**Data under study**.
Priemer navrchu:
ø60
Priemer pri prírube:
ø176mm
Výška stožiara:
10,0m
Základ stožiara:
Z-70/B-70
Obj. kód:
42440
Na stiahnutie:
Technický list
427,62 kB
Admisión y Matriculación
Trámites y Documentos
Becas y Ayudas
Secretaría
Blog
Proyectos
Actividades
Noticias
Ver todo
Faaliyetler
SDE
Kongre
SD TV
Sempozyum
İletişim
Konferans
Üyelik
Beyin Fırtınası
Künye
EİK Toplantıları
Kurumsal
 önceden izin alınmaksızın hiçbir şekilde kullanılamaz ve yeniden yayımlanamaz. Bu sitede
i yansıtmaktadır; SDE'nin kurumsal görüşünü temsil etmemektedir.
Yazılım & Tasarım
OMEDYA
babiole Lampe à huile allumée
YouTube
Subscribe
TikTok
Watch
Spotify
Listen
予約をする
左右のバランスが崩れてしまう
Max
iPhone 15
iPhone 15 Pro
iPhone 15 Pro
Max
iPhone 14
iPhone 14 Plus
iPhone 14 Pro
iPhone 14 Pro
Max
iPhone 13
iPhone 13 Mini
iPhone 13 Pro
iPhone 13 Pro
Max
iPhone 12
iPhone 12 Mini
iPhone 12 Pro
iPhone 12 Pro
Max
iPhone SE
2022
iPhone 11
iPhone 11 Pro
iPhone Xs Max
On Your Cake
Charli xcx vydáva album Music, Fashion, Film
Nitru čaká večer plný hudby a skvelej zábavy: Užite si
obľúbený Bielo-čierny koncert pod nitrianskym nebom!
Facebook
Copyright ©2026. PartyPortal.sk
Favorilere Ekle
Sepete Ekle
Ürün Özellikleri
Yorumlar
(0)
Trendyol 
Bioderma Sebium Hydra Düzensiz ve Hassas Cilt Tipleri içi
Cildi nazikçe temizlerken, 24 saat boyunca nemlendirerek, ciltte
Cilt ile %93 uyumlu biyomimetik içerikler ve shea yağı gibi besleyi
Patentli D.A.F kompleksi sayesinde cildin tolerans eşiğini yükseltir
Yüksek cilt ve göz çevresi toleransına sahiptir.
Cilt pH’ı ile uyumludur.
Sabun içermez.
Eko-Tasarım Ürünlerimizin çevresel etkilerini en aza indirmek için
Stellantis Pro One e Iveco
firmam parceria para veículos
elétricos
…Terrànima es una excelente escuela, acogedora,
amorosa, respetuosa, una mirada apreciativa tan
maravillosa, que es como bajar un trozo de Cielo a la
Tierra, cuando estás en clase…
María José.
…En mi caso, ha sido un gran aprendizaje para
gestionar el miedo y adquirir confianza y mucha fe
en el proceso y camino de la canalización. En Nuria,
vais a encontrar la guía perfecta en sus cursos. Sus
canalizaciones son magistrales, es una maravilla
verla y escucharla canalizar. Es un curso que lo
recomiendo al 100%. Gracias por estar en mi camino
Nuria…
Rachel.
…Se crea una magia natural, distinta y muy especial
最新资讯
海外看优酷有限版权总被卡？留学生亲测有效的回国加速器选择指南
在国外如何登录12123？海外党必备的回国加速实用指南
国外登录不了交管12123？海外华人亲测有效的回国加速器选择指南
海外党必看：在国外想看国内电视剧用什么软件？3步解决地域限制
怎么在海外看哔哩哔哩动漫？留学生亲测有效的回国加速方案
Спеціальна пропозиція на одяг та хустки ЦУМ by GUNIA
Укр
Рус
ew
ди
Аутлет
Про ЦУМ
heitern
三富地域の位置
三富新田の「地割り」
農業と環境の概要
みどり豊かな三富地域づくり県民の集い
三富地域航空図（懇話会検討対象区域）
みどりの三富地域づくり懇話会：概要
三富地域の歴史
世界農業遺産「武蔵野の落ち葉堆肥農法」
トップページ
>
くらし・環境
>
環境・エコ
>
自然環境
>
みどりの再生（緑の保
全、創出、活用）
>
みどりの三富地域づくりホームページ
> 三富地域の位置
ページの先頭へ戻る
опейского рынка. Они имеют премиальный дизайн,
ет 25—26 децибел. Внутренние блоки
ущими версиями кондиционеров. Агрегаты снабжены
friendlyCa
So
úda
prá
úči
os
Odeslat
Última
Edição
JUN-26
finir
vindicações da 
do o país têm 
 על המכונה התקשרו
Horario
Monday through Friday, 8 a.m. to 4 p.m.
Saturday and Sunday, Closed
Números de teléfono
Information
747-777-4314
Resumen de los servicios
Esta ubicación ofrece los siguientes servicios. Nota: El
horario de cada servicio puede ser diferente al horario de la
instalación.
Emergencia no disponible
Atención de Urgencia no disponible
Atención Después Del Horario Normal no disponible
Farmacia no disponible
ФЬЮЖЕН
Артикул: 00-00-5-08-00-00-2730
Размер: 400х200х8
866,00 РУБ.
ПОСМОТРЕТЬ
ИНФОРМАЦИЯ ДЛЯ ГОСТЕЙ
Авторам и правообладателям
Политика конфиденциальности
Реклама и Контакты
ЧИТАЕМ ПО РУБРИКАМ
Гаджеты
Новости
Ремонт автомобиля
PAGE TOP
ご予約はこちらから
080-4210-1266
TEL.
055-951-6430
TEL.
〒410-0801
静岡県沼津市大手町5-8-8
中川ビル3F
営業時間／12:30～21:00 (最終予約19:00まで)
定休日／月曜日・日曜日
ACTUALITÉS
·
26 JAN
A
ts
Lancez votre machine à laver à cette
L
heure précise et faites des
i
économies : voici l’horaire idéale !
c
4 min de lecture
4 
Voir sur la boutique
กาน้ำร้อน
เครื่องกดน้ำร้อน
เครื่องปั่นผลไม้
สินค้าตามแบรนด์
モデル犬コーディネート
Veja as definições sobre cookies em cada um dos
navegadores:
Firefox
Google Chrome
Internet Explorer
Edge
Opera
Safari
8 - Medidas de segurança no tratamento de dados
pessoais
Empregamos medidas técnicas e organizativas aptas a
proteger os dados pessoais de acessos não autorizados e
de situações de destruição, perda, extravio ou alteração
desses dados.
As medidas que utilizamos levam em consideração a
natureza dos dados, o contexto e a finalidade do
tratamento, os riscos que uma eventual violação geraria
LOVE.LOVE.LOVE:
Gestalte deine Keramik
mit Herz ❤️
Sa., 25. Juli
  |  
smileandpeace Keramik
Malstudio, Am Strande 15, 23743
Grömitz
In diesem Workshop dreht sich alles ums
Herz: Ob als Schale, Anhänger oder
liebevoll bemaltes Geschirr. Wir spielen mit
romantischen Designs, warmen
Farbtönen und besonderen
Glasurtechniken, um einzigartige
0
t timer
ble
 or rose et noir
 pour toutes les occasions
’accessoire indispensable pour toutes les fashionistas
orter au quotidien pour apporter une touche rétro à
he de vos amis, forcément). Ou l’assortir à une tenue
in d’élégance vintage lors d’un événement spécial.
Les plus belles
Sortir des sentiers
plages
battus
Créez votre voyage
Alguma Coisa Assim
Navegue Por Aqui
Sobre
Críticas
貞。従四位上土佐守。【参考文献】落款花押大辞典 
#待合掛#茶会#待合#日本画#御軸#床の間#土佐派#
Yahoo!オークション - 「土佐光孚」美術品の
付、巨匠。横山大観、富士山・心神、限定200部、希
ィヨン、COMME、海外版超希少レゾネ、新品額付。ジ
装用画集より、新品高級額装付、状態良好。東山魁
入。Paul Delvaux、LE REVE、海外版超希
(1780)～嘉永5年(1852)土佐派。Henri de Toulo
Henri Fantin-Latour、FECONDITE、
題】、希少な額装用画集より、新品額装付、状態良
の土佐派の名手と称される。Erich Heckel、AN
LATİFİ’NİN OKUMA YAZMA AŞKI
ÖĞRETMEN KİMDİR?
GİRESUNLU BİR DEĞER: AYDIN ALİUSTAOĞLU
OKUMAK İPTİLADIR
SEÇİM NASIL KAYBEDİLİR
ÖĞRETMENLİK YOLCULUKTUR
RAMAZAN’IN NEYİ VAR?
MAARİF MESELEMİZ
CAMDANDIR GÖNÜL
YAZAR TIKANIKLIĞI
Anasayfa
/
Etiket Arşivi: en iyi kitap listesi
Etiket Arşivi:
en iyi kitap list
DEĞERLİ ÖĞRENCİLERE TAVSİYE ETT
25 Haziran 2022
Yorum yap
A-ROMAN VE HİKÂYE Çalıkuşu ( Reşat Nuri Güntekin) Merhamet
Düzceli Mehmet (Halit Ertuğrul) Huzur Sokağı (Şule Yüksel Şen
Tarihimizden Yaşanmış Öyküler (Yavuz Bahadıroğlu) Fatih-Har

**Task prompt**.
Copy every line in the entries above that contains the string "Henri". Matches must have the same letter case.

**Answer space**.
(1780)～嘉永5年(1852)土佐派。Henri de Toulo
Henri Fantin-Latour、FECONDITE、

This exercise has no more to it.